ENTRIES PROVIDED.
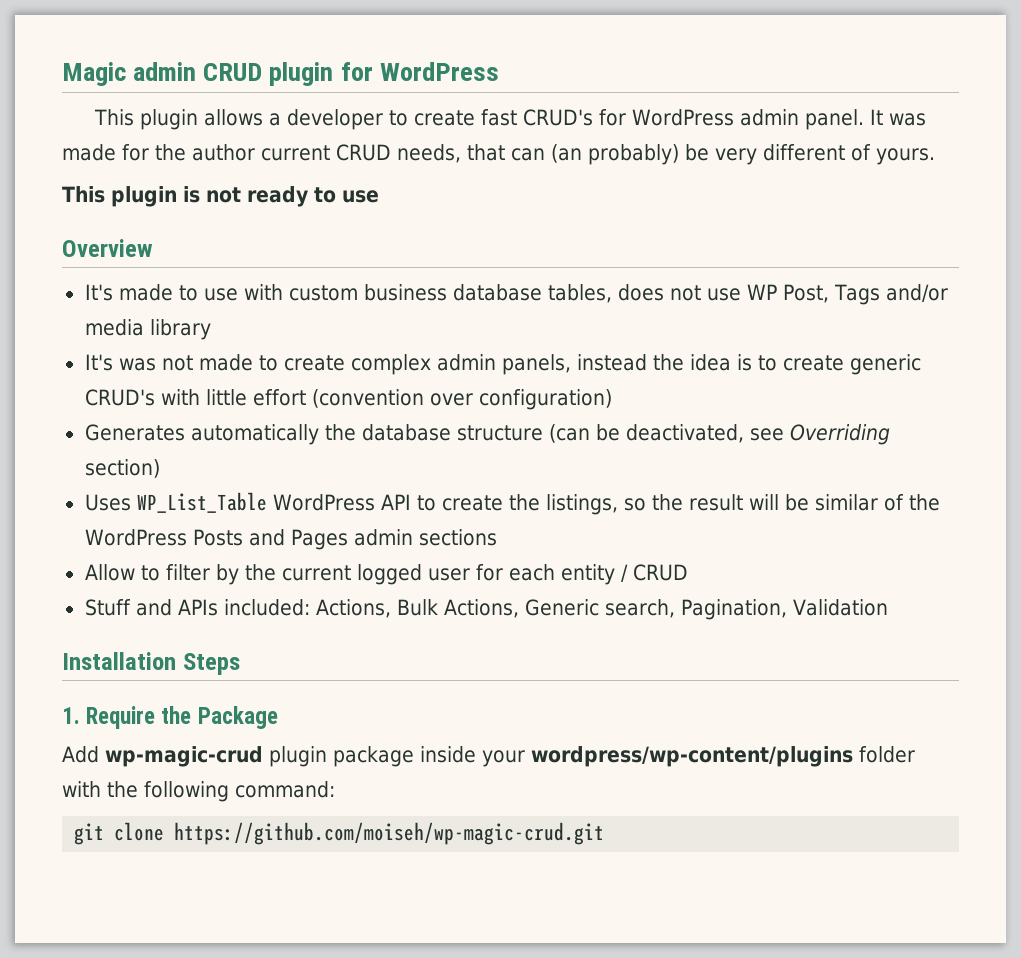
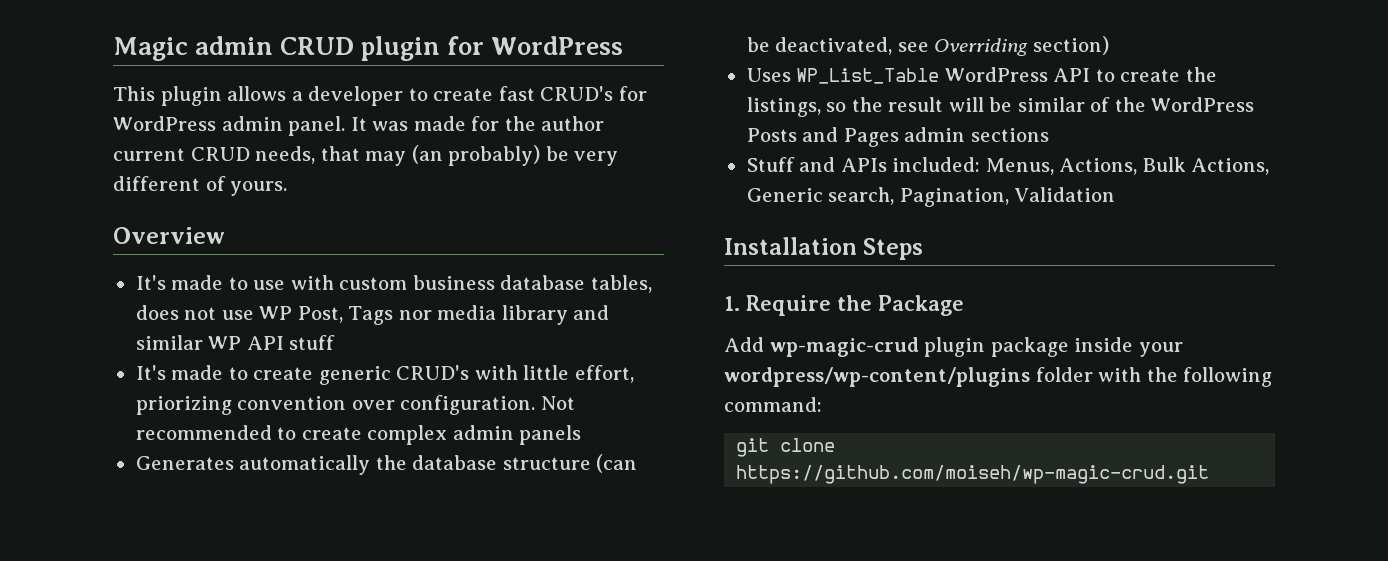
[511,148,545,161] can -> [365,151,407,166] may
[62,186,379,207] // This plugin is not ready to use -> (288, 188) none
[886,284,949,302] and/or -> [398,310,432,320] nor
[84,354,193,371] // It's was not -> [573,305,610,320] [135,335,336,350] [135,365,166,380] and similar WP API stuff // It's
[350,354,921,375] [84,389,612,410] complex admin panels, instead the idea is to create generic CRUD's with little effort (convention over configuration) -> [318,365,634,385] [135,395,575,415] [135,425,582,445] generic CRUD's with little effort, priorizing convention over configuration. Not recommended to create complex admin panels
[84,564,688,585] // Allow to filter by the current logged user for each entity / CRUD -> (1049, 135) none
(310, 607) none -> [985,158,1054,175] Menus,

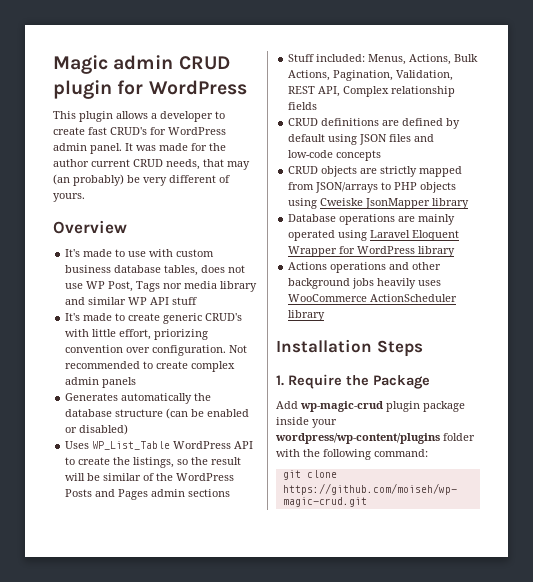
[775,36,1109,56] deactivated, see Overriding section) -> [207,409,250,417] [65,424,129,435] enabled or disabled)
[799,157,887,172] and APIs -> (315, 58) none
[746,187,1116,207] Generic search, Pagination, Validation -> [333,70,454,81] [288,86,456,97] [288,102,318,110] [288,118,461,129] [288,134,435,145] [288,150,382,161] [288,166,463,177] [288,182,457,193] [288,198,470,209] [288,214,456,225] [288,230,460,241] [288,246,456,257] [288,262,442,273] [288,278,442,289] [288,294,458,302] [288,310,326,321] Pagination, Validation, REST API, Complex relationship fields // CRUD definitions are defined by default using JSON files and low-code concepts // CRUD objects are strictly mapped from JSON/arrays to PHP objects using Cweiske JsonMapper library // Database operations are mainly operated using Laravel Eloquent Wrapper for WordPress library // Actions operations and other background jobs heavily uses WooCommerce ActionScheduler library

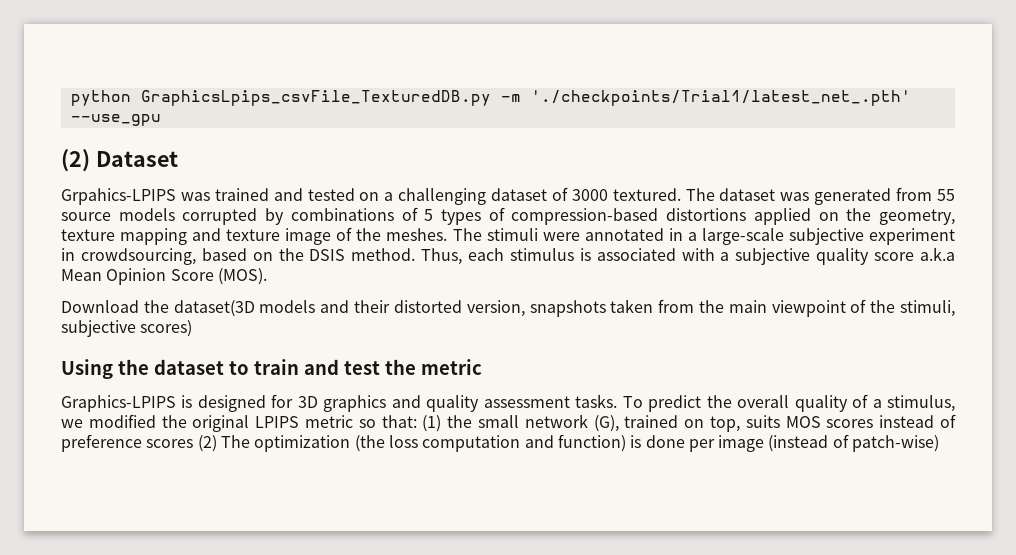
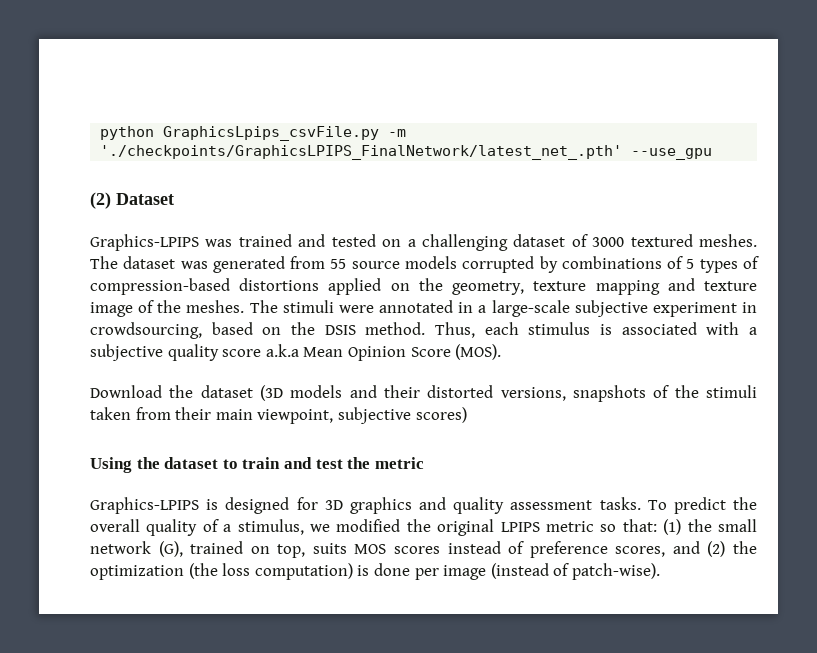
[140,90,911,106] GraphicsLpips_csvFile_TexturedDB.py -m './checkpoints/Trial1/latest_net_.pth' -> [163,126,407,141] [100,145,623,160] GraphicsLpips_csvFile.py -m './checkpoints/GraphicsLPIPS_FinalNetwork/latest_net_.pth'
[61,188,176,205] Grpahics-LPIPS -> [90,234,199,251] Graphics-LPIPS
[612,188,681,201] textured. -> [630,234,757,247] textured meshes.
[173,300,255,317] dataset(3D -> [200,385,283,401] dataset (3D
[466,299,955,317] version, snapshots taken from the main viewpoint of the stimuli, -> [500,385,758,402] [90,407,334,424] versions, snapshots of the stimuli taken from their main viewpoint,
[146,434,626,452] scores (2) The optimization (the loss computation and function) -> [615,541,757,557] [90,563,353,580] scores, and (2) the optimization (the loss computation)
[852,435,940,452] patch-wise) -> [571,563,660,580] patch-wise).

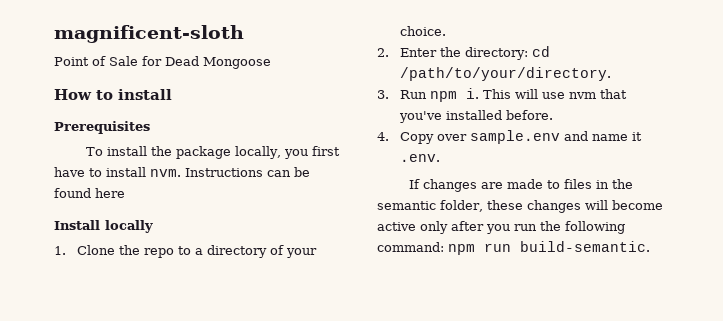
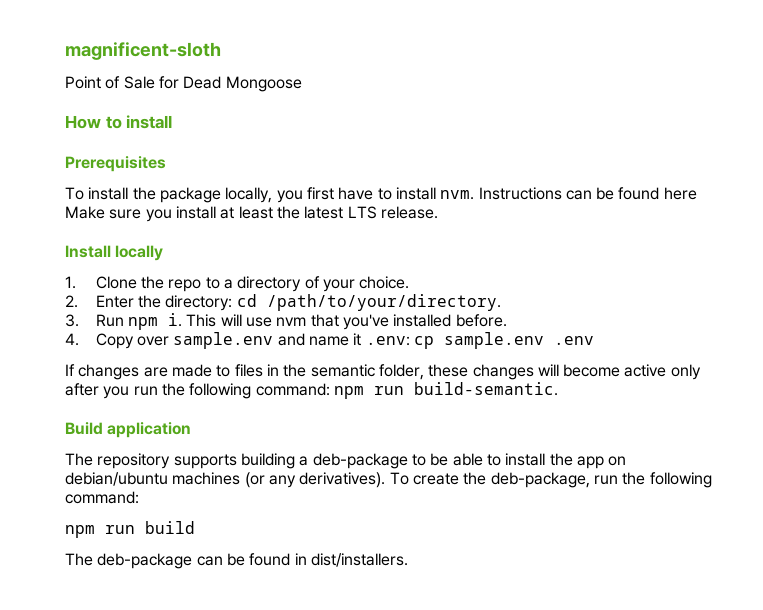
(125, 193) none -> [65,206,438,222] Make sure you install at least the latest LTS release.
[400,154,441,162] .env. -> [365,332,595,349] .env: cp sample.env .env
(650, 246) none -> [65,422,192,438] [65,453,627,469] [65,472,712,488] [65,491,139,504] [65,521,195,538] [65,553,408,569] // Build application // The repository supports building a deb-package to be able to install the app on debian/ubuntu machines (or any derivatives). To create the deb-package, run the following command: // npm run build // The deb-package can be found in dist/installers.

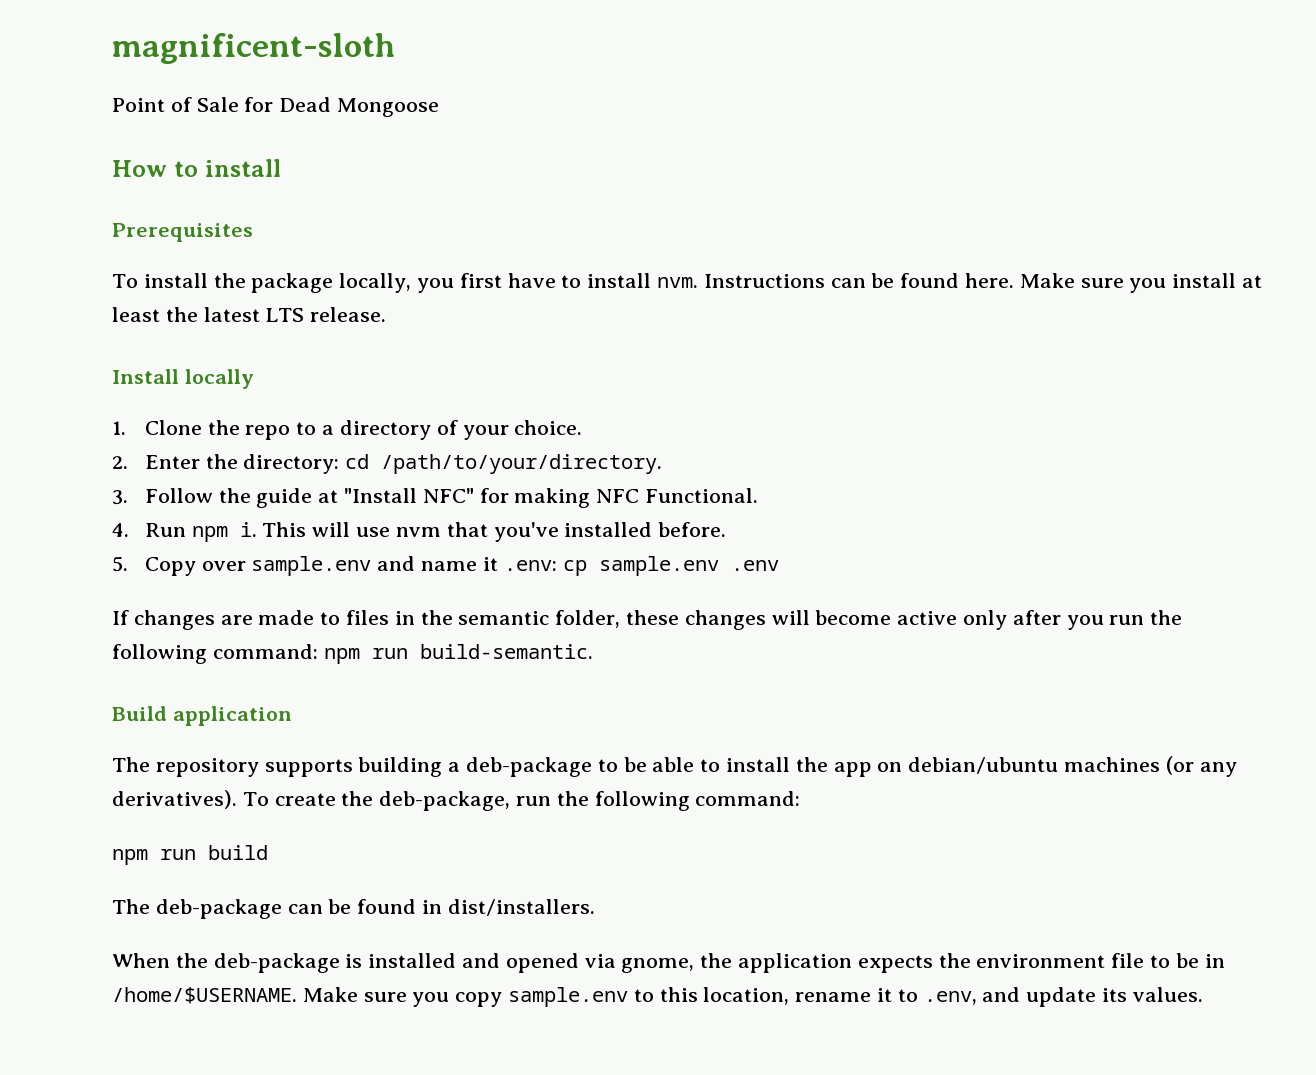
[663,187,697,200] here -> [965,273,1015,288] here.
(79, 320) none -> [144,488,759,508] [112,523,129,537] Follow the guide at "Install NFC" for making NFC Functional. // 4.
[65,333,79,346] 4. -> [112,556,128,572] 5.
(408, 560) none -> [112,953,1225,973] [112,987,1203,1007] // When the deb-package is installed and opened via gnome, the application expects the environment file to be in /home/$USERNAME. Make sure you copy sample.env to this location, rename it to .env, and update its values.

HOW TO COMPLETE THIS TASK. The result should be an exact copy of only the lines above from the one that holds "[775,36,1109,56] deactivated, see" through the one that holds "[466,299,955,317] version, snapshots", both ends included, without pictures.

RESPONSE TO THIS TASK.
[775,36,1109,56] deactivated, see Overriding section) -> [207,409,250,417] [65,424,129,435] enabled or disabled)
[799,157,887,172] and APIs -> (315, 58) none
[746,187,1116,207] Generic search, Pagination, Validation -> [333,70,454,81] [288,86,456,97] [288,102,318,110] [288,118,461,129] [288,134,435,145] [288,150,382,161] [288,166,463,177] [288,182,457,193] [288,198,470,209] [288,214,456,225] [288,230,460,241] [288,246,456,257] [288,262,442,273] [288,278,442,289] [288,294,458,302] [288,310,326,321] Pagination, Validation, REST API, Complex relationship fields // CRUD definitions are defined by default using JSON files and low-code concepts // CRUD objects are strictly mapped from JSON/arrays to PHP objects using Cweiske JsonMapper library // Database operations are mainly operated using Laravel Eloquent Wrapper for WordPress library // Actions operations and other background jobs heavily uses WooCommerce ActionScheduler library

[140,90,911,106] GraphicsLpips_csvFile_TexturedDB.py -m './checkpoints/Trial1/latest_net_.pth' -> [163,126,407,141] [100,145,623,160] GraphicsLpips_csvFile.py -m './checkpoints/GraphicsLPIPS_FinalNetwork/latest_net_.pth'
[61,188,176,205] Grpahics-LPIPS -> [90,234,199,251] Graphics-LPIPS
[612,188,681,201] textured. -> [630,234,757,247] textured meshes.
[173,300,255,317] dataset(3D -> [200,385,283,401] dataset (3D
[466,299,955,317] version, snapshots taken from the main viewpoint of the stimuli, -> [500,385,758,402] [90,407,334,424] versions, snapshots of the stimuli taken from their main viewpoint,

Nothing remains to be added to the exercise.